Unified model vs. ensemble of specialists: MisFormer achieves superior or competitive performance relative to task-specific SOTA methods across all four sub-tasks within a single unified model, with only 41M+ projection head parameters and high runtime efficiency (spatial head at 68.9 FPS).
Formalizing mistake understanding as a three-dimensional attribution framework over instruction–execution discrepancies provides AI assistants with interpretable and actionable feedback.
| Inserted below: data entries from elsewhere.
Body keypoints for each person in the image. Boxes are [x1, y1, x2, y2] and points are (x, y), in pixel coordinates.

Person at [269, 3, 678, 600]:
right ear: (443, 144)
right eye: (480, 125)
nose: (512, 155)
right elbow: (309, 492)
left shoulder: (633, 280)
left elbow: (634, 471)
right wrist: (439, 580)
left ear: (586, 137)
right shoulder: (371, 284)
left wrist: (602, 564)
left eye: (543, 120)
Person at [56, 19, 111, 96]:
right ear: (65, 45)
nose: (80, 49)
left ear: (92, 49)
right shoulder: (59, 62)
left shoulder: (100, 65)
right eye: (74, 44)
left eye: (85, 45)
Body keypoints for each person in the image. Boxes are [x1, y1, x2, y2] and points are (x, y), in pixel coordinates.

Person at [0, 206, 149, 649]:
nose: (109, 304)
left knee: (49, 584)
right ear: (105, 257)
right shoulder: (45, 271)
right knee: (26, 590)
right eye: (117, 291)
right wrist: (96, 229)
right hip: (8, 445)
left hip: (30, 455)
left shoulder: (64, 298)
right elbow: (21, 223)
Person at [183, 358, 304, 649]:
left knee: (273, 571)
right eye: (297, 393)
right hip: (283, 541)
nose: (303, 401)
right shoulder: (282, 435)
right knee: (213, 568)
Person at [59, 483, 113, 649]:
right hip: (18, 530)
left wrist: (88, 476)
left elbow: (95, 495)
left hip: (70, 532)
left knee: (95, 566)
Limitations & Future Work¶

The current framework supports only short instructions (predicate + object); real-world long-form and multi-step instructions require richer role sets.
Spatial attribution underperforms dedicated hand–object interaction detectors (SSDA: mIoU 64.54 vs. 59.21); integrating task-specific object detection priors could improve results.
The data engine assumes mistakes arise solely from role cross-matching, and cannot capture continuous deviations such as "degree errors" (e.g., slicing too thick).
Current pretraining relies on general video–language alignment objectives; designing pretraining objectives specifically targeting mistake understanding may yield further gains.
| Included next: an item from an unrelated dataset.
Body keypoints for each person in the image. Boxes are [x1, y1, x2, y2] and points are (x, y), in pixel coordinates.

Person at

vs. EgoPED / AMNAR: These methods treat mistake detection as an out-of-distribution detection problem, do not leverage mistake supervision signals, and fail in large-scale multi-activity scenarios. MisFormer scales through large-scale supervised learning enabled by MisEngine.
vs. MistScene: MistScene generates natural language explanations without structured attribution and lacks instruction alignment. MATT provides structured semantic–temporal–spatial triplets.
vs. ChatGPT-4o: MisFormer surpasses this closed-source commercial model by 6.66% on semantic attribution, demonstrating the advantage of task-specific design over general-purpose large models.

Rating¶

Novelty: ⭐⭐⭐⭐⭐ — Proposes a new task definition, data engine, and unified model, with complete three-dimensional contributions.
Experimental Thoroughness: ⭐⭐⭐⭐ — Covers four sub-tasks with human validation and ablations; spatial attribution comparisons could be further deepened.
Writing Quality: ⭐⭐⭐⭐⭐ — Problem formulation is clear, figures are excellent, and the logical progression is smooth.
Value: ⭐⭐⭐⭐ — Provides a complete methodology for mistake feedback in egocentric AI assistants; the data engine paradigm is broadly reusable.